Congress has adjourned for the holidays, but here's something three senators thought just couldn't wait until the next session: yesterday they introduced legislation calling for a constitutional ban on gay marriage. (Members of the House introduced their bill last Friday.)

A lot of outraged right-wingers think permitting gay marriage will lead to the legalization of a lot of other forms of marriage. I say we should throw them a bone. Our side should draft a constitutional amendment specifically banning all the odd types of marriage right-wingers fear: polygamy, incestuous marriage, pedophile marriage, marriage between humans and animals, between living humans and corpses, between people and inanimate objects -- whatever right-wingers think could follow if gay marriage is allowed.

We should actively fight for such an amendment. Doing so would take the "slippery slope" argument away from the right; the contested ground would be gay marriage and only gay marriage.

Of course, the right would never go along with such an amendment. The right needs to spread the fear that allowing gay marriage will lead to men marrying their household pets.

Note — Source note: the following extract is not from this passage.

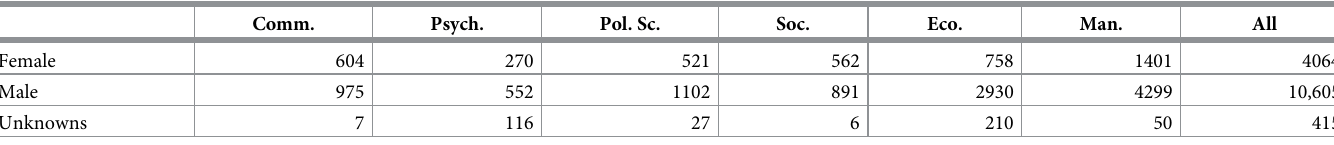
Table 4. Gender representation of EBs for each field and for the complete sample. Comm. Psych. Pol. Sc. Soc. Eco.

That's why we should draft this amendment and make it part of the agenda.

(UPDATE: Here's a story on the anti-gay-marriage amendment from the right-wing/Moonie Washington Times. I can't help noticing that the WashTimes doesn't call it gay marriage, but rather gay "marriage," with scare quotes around the latter word. Given the fact that other right-wing publications and Web sites always put quotes around "gay," shouldn't the WashTimes, if it wants to be really right-wing PC, refer to "gay" "marriage"?)